Does it have fuel and spark now that it won't start? You need to know the fuel pressure at the fuel rail, it should be at least 30 psi. The spark should fire the plug also. How old is the cap and rotor? If you can get back to me, I think we can figure it out.

Troy


----------



## rrogers (Dec 7, 2004)

*97 Nissan*



KA24Tech said:


> Does it have fuel and spark now that it won't start? You need to know the fuel pressure at the fuel rail, it should be at least 30 psi. The spark should fire the plug also. How old is the cap and rotor? If you can get back to me, I think we can figure it out.
> 
> Troy


Troy,
Thanks for quick response, 
Is my daughters car and be a day or two before I will tow it in for inspection. Changed Distributor-cap-rotor plugs-wires 2 yrs ago, had a bad no-start problem found coolant switch bad (after extreme expense). 

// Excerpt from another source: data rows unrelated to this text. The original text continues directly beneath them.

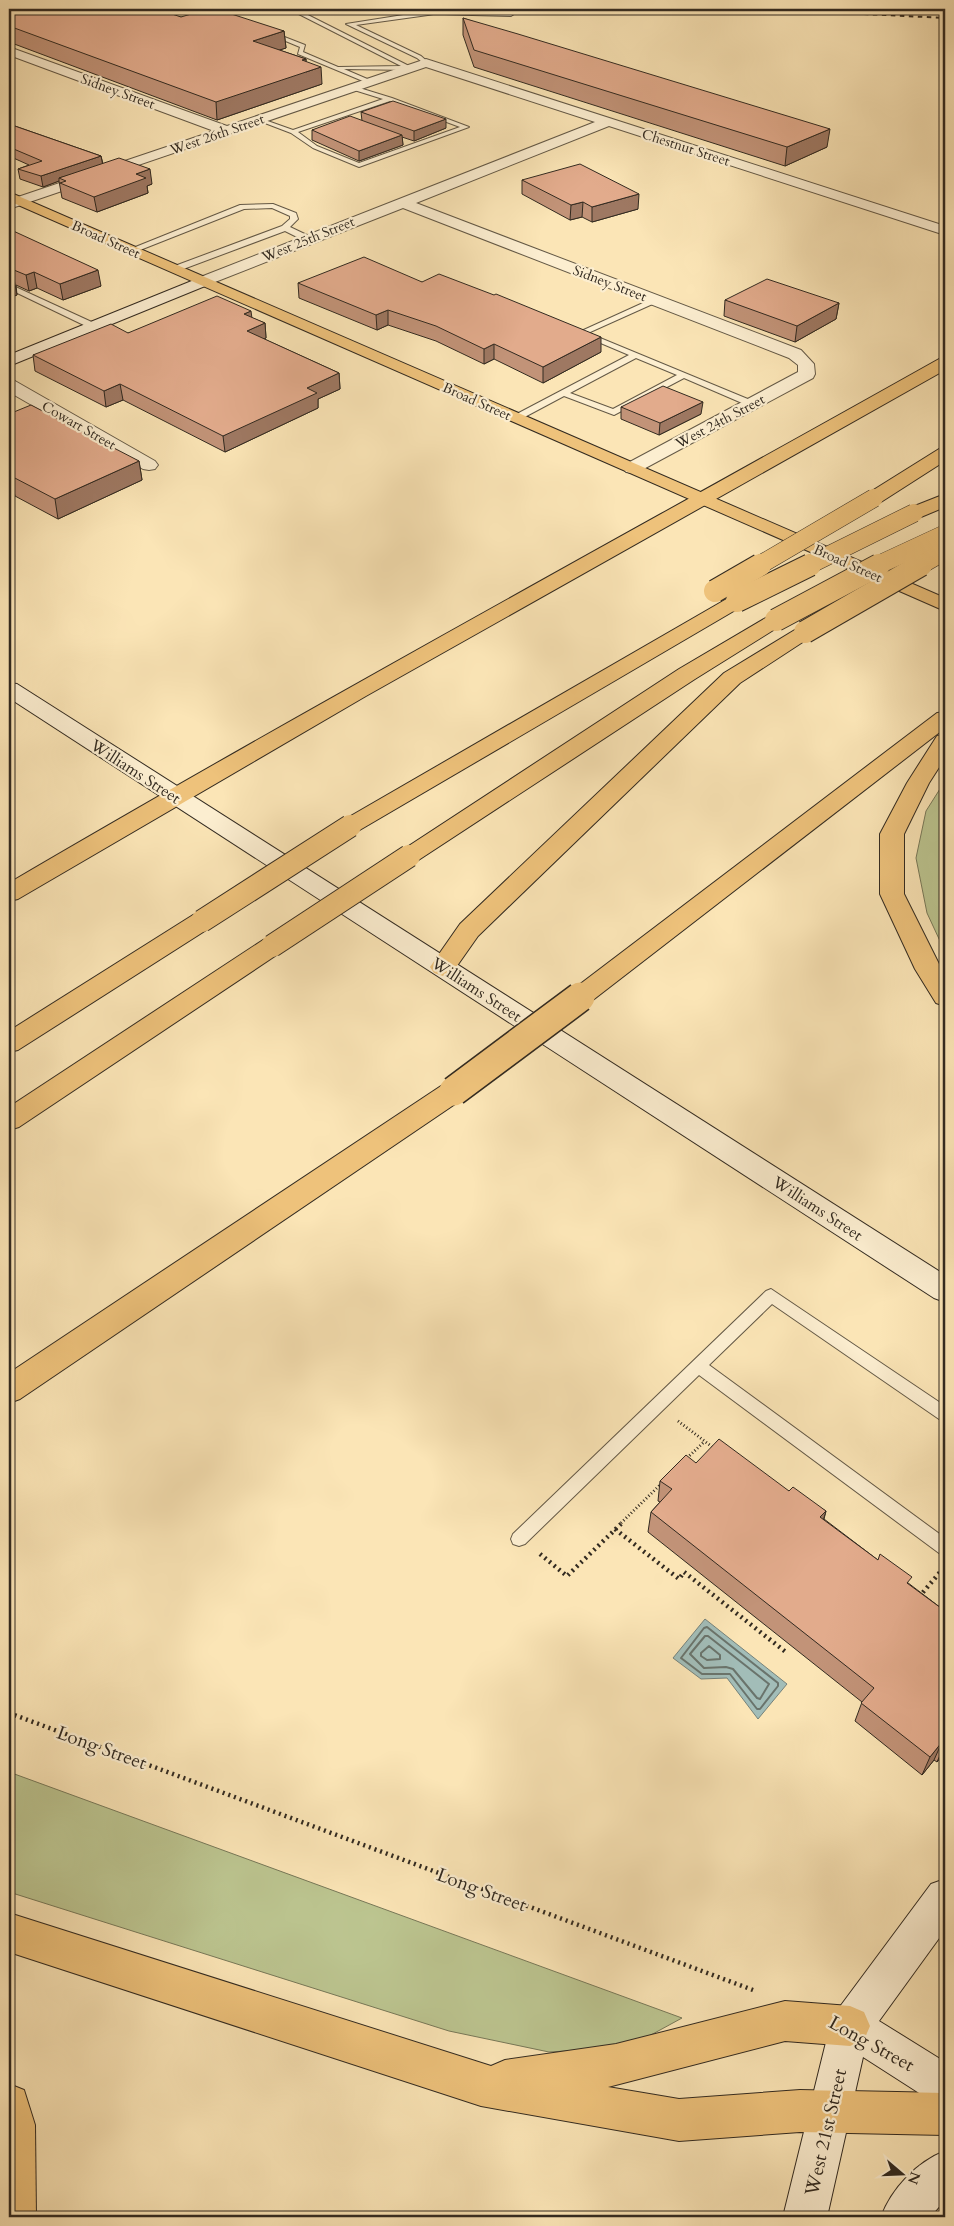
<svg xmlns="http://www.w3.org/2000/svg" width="954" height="2226" viewBox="0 0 954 2226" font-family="Cardo,serif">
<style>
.green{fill:#bcc590;stroke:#777858}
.water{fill:#a2bdb8;stroke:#75827b}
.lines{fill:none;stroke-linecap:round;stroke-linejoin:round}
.shore{stroke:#6a746c;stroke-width:2}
.lane-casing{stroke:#645946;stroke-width:2}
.street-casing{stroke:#645946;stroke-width:2}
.secondary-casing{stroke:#322a20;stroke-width:2}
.primary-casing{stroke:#322a20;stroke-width:2}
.highway-casing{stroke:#322a20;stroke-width:2}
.path-far1{stroke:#322a20;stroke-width:3;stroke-dasharray:1 2.5;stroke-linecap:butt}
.path{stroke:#322a20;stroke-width:4.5;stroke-dasharray:2 4;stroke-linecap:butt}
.lane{fill:#fceed0;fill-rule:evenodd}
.street{fill:#fceed0;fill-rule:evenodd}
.secondary{fill:#fceed0;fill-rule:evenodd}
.primary{fill:#eec27b;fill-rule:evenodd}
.highway{fill:#eec27b;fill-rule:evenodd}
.rail{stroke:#322a20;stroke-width:2;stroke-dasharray:4.5 4.5;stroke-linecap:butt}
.highway-bridge-far2-casing{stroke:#322a20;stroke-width:19;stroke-linecap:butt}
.highway-bridge-far1-casing{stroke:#322a20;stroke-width:24;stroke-linecap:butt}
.highway-bridge-casing{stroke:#322a20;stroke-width:32;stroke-linecap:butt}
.highway-bridge-far2{stroke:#eec27b;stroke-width:18}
.highway-bridge-far1{stroke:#eec27b;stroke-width:22}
.highway-bridge{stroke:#eec27b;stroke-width:29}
.wall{fill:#c29378;stroke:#322a20}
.shaded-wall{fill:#9e7862;stroke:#322a20}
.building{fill:#e2ab8c;stroke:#322a20}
.labels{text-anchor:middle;stroke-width:4.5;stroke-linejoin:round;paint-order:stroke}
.far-street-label{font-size:14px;fill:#322a20;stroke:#fceed0}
.street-label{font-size:16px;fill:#322a20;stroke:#fceed0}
.near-street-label{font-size:19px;fill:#322a20;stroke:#fceed0}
</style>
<rect width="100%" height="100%" fill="#fbe5b6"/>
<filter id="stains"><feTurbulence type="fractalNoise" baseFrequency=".004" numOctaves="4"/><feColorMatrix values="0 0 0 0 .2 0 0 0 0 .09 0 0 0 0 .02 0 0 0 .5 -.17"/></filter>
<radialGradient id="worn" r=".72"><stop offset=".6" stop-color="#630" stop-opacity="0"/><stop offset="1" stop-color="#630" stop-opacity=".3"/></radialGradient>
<!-- green -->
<g class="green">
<path d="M 945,781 L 945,946 L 940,941 L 927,913 L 916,858 L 926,811 Z"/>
<path d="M 9,1772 L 682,2018 L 649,2036 L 614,2048 L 549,2052 L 449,2031 L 9,1892 Z"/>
</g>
<!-- water -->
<path class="water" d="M 705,1619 L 787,1684 L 758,1719 L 727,1678 L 701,1679 L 673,1658 Z"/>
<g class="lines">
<!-- shore -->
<g class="shore">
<path d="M 707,1627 L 778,1683 L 778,1686 L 760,1709 L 757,1709 L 730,1674 L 702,1674 L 681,1658 L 704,1628 Z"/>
<path d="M 705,1636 L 708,1636 L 769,1684 L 760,1699 L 757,1698 L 733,1669 L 726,1667 L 704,1668 L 690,1654 Z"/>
<path d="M 709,1646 L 720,1655 L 720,1659 L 707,1660 L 701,1656 L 701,1653 Z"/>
</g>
<!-- lane casing -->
<g class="lane-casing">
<g id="lane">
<path d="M 194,9 L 215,9 L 202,13 Z"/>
<path d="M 289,9 L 296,9 L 413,68 L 410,70 L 344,69 L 372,81 L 370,84 L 298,54 L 300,47 L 264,32 L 269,31 L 305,45 L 303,52 L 338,67 L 401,66 Z"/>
<path d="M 435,10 L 511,12 L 514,14 L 511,16 L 435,14 L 356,25 L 421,56 L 429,63 L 426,65 L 417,58 L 346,24 Z"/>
<path d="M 353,86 L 392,98 L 469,127 L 359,167 L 313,148 L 291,133 L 257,120 L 262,119 L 293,130 L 383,99 L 351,89 ZM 390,101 L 460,127 L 359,163 L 317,146 L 298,132 Z"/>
<path d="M 273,204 L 296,213 L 298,219 L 290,227 L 311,237 L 311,241 L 305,241 L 285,231 L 178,271 L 172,271 L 172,267 L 282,226 L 290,219 L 290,216 L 272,208 L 244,209 L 135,252 L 128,250 L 240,205 Z"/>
<path d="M 9,284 L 96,324 L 97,326 L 90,328 L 9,289 Z"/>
<path d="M 654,298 L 658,300 L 657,302 L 588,333 L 755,402 L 755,406 L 749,406 L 684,378 L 614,415 L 564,396 L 519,420 L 513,420 L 513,416 L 629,355 L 577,333 ZM 636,358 L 677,375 L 613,409 L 570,393 Z"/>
<path d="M 771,1289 L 945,1406 L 945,1421 L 939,1419 L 772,1304 L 709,1365 L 945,1538 L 945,1555 L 939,1553 L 699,1375 L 525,1544 L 519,1546 L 513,1544 L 511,1539 L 513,1534 L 766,1291 Z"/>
</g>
</g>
<!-- street casing -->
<g class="street-casing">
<g id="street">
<path d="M 9,47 L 227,126 L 426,59 L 945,226 L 945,235 L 609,126 L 416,203 L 801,350 L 814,364 L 815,374 L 813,378 L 638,472 L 632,473 L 626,472 L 623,468 L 626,464 L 798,372 L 798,365 L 789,358 L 403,208 L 210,284 L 198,284 L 196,281 L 198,278 L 595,122 L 426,67 L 9,209 L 9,200 L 214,131 L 9,55 Z"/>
<path d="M 9,380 L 15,381 L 155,461 L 158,465 L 155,469 L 149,470 L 143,469 L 9,392 Z"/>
</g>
</g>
<!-- secondary casing -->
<g class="secondary-casing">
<g id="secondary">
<path d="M 204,276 L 210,278 L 212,281 L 210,284 L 9,366 L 9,355 Z"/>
<path d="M 9,683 L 17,684 L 945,1275 L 945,1302 L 934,1298 L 9,698 Z"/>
<path d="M 945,1879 L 945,1930 L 879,2021 L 945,2062 L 945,2106 L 930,2100 L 863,2057 L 827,2217 L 783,2217 L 830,2026 L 836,2012 L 931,1884 Z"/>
<path d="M 945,2151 L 945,2200 L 930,2217 L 881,2217 C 892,2188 917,2162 945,2151 Z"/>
</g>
</g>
<!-- primary casing -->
<g class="primary-casing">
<path id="primary" d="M 9,192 L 945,598 L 945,611 L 9,201 Z"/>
</g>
<!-- highway casing -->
<g class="highway-casing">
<g id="highway">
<path d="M 945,358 L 945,370 L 366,696 L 18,899 L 9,901 L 9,883 C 316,703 629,533 939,359 Z"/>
<path d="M 945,448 L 945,461 L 881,502 L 874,504 L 867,502 L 865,498 L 867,494 L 939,449 Z"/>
<path d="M 945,494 L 945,507 L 921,517 L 914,519 L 907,517 L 905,513 L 907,509 Z"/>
<path d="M 737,595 L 744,597 L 747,601 L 744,605 L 358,831 L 350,833 L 342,831 L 338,826 L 342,821 L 730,597 Z"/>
<path d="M 776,614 L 783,616 L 786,620 L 783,624 L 695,679 L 417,861 L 409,864 L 401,861 L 397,856 L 401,851 L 679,669 L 769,616 Z"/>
<path d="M 805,626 L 812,628 L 815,632 L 812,636 L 740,683 L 478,936 L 452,973 L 443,976 L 434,973 L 430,967 L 460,924 L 724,673 L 798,628 Z"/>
<path d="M 945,712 L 945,728 L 589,1003 L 580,1006 L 571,1003 L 567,997 L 571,991 L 937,713 Z"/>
<path d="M 945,734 L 945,758 L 929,783 L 904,834 L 904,894 L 945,976 L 945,1006 L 936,1003 L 915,969 L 880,894 L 880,834 L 907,783 L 937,736 Z"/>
<path d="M 202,913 L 211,915 L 214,921 L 211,927 L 18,1050 L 9,1052 L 9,1031 L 193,915 Z"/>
<path d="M 272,938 L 281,940 L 285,946 L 281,952 L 19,1127 L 9,1130 L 9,1107 L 263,940 Z"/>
<path d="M 454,1081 L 464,1084 L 468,1091 L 464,1098 L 20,1399 L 9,1403 L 9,1373 L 444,1084 Z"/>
<path d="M 9,1913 L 491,2066 L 505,2060 L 616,2044 L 785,2001 L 850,2006 L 864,2012 L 870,2026 L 864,2040 L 850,2046 L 785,2041 L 608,2087 L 679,2099 L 800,2090 L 945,2093 L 945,2135 L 800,2132 L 679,2141 L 481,2106 L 9,1952 Z"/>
<path d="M 9,2084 L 24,2090 L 35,2125 L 36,2217 L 9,2217 Z"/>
</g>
</g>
<!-- path-far1 -->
<g class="path-far1">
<path d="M 678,1421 L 715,1449"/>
<path d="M 687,1458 L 704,1442"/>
<path d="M 621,1523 L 661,1484"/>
</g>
<!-- path -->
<g class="path">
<path d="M 615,1529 L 679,1579 L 684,1572 L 787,1653"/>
<path d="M 540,1554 L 567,1576 L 623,1522"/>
<path d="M 919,1597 L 941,1571"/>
<path d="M 9,1713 L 753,1990"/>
</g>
<!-- lane -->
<use href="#lane" class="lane"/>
<!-- street -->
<use href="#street" class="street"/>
<!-- secondary -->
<use href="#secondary" class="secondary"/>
<!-- primary -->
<use href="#primary" class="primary"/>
<!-- highway -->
<use href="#highway" class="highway"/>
<!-- rail -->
<path class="rail" d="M 765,9 L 945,18"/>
<!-- highway-bridge-far2 casing -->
<g class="highway-bridge-far2-casing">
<g id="highway-bridge-far2">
<path d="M 758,566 L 874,498"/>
<path d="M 807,566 L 914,513"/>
<path d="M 876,566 L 945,534"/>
<path d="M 919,566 L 938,555"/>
</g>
</g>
<!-- highway-bridge-far1 casing -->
<g class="highway-bridge-far1-casing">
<g id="highway-bridge-far1">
<path d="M 715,591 L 760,565"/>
<path d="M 737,601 L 810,565"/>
<path d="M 776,620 L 879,565"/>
<path d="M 805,632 L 921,565"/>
<path d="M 202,921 L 350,826"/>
<path d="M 272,946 L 409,856"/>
</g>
</g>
<!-- highway-bridge casing -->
<g class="highway-bridge-casing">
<path id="highway-bridge" d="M 454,1091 L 580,997"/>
</g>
<!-- highway-bridge-far2 -->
<use href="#highway-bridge-far2" class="highway-bridge-far2"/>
<!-- highway-bridge-far1 -->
<use href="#highway-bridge-far1" class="highway-bridge-far1"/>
<!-- highway-bridge -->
<use href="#highway-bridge" class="highway-bridge"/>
</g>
<!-- wall -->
<g class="wall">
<path d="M 9,9 L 181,17 L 284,31 L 286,48 L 279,50 L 306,59 L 306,62 L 322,84 L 217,120 L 9,42 Z"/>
<path d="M 463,18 L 827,147 L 785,166 L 474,67 L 463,35 Z"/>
<path d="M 361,112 L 446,128 L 414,141 L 402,137 L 403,145 L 359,161 L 312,140 L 312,130 L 362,121 Z"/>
<path d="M 9,124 L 101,156 L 103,164 L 152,184 L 147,186 L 148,193 L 97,212 L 62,198 L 59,181 L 43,187 L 20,179 L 18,169 L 29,165 L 9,156 Z"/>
<path d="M 522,180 L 638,209 L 592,222 L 582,217 L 570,220 L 522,194 Z"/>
<path d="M 9,229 L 101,286 L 63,300 L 37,288 L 29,291 L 16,285 L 17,295 L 9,298 Z"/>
<path d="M 422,282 L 601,352 L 543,383 L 494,359 L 484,364 L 436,341 L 388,325 L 377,330 L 299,298 L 298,283 Z"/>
<path d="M 725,300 L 839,303 L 836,319 L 795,342 L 724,316 Z"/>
<path d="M 252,318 L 265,323 L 266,338 L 264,339 L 339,373 L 340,389 L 318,399 L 318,408 L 225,452 L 123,400 L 106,407 L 35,371 L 33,355 L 128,333 Z"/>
<path d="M 621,407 L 701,414 L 659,435 L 621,419 Z"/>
<path d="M 9,414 L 139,461 L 142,480 L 58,519 L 15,496 L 9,499 Z"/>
<path d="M 696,1463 L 789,1491 L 826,1511 L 824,1519 L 945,1611 L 945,1752 L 937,1762 L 934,1760 L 922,1775 L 855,1721 L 862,1702 L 648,1532 L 651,1512 L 660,1502 L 658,1501 L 660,1481 Z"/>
</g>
<!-- shaded-wall -->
<g class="shaded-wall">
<path d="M 284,31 L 286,48 L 254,58 L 253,41 Z"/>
<path d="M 306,59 L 306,72 L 321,67 L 322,84 L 217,120 L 216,102 Z"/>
<path d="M 446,119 L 446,128 L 414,141 L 414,131 Z"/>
<path d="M 830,129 L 827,147 L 785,166 L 787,147 Z"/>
<path d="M 402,135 L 403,145 L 359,161 L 359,151 Z"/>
<path d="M 101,156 L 103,166 L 59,178 L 59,181 L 43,187 L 41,176 Z"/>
<path d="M 150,169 L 152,184 L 147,186 L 148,193 L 97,212 L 94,197 L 136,174 Z"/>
<path d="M 639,194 L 638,209 L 592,222 L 592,207 Z"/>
<path d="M 583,202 L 582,217 L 570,220 L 571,205 Z"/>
<path d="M 98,270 L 101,286 L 63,300 L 60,284 Z"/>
<path d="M 34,272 L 37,288 L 29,291 L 26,275 Z"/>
<path d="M 14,279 L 17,295 L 9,298 L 9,282 Z"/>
<path d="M 839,303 L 836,319 L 795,342 L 797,326 Z"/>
<path d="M 388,310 L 388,325 L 377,330 L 376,315 Z"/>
<path d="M 251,311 L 253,326 L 244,314 Z"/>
<path d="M 265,323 L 266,338 L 248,346 L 247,331 Z"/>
<path d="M 601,337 L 601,352 L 543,383 L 543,367 Z"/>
<path d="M 494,344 L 494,359 L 484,364 L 484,349 Z"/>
<path d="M 339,373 L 340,389 L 318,399 L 318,408 L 225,452 L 223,436 L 307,388 Z"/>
<path d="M 120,384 L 123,400 L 106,407 L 104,391 Z"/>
<path d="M 703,402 L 701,414 L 659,435 L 660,423 Z"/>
<path d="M 139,461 L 142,480 L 58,519 L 55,499 Z"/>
<path d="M 11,476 L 15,496 L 9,499 L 9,477 Z"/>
<path d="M 826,1511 L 820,1531 L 820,1517 Z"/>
<path d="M 942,1742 L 934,1760 L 922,1775 L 930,1757 Z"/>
<path d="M 945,1744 L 945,1752 L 937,1762 Z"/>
</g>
<!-- building -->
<g class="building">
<path d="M 9,9 L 157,9 L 181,17 L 208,9 L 216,9 L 284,31 L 253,41 L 306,59 L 302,60 L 321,67 L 216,102 L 9,26 Z"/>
<path d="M 463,18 L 518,34 L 830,129 L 787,147 L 474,50 Z"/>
<path d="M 393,101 L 446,119 L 414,131 L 361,112 Z"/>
<path d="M 350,116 L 402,135 L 359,151 L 312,130 Z"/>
<path d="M 9,124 L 101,156 L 41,176 L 18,169 L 42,161 L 9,147 Z"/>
<path d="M 119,158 L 150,169 L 136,174 L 146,178 L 94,197 L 60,183 L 66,181 L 59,178 Z"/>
<path d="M 580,164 L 639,194 L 592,207 L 583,202 L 571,205 L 522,180 Z"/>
<path d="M 9,229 L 98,270 L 60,284 L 34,272 L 26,275 L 9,268 Z"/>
<path d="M 364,257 L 422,282 L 439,274 L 494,295 L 496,294 L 601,337 L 543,367 L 494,344 L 484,349 L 436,326 L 388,310 L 376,315 L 298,283 Z"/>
<path d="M 9,277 L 14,279 L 9,282 Z"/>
<path d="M 767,279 L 839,303 L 797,326 L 725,300 Z"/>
<path d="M 217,296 L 251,311 L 244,314 L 265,323 L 247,331 L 339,373 L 307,388 L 317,393 L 223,436 L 120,384 L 104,391 L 33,355 L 111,324 L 128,333 Z"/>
<path d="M 663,386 L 703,402 L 660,423 L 621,407 Z"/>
<path d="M 31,405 L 139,461 L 55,499 L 11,476 L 9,477 L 9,414 Z"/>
<path d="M 719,1439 L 789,1491 L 793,1487 L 826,1511 L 820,1517 L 878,1560 L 880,1554 L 912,1577 L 907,1583 L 945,1611 L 945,1744 L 942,1742 L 930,1757 L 861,1703 L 874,1688 L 651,1512 L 672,1489 L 660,1481 L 686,1455 L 696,1463 Z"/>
</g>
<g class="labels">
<!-- far-street labels -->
<g class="far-street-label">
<text transform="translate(118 91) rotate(20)" y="5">Sidney Street</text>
<text transform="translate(217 134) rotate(-19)" y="5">West 26th Street</text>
<text transform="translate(686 147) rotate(18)" y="5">Chestnut Street</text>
<text transform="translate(106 239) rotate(24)" y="5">Broad Street</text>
<text transform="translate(308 239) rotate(-22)" y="5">West 25th Street</text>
<text transform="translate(610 283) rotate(21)" y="5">Sidney Street</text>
<text transform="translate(477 401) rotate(24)" y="5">Broad Street</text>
<text transform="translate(720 421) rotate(-28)" y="5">West 24th Street</text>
<text transform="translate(79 425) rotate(30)" y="5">Cowart Street</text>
<text transform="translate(848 563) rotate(24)" y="5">Broad Street</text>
</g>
<!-- street labels -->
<g class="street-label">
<text transform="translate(136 771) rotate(33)" y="6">Williams Street</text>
<text transform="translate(477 989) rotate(33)" y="6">Williams Street</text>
<text transform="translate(818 1208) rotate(33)" y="6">Williams Street</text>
</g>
<!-- near-street labels -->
<g class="near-street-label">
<text transform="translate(102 1747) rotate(20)" y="7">Long Street</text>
<text transform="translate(482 1889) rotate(20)" y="7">Long Street</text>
<text transform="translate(872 2043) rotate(29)" y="7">Long Street</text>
<text transform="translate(825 2132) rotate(-77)" y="7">West 21st Street</text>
</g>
</g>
<!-- margin -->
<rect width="954" height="2226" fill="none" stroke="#fbe5b6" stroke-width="30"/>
<rect x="10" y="10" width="934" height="2206" fill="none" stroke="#322a20" stroke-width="2.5"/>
<rect x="15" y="15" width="924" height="2196" fill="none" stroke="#322a20"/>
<!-- north arrow -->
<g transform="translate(902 2174) rotate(109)" stroke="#fceed0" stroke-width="4" paint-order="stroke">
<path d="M0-4L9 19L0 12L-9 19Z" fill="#322a20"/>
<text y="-8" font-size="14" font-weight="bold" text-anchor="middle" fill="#322a20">N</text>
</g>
<rect width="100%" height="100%" filter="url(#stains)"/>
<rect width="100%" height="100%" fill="url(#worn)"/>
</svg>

I am looking forward in resolving this with you and maybe some day can repay favor!

Richard


----------



## rrogers (Dec 7, 2004)

rrogers said:


> Troy,
> Thanks for quick response,
> Is my daughters car and be a day or two before I will tow it in for inspection. Changed Distributor-cap-rotor plugs-wires 2 yrs ago, had a bad no-start problem found coolant switch bad (after extreme expense).
> 
> ...


----------



## rrogers (Dec 7, 2004)

problem was found with distributor cap and rotor worn. Problem corrected


----------



## KA24Tech (Feb 2, 2004)

I'm sorry that I didn't get back to you sooner, but I'm glad you found the problem. I have noticed that parts other than factory Nissan especially in the electrical and ignition don't seem to have the same reliability. I'm not saying they don't work they seem to need a little more attention. 
Anyway, glad you got it.

Troy


----------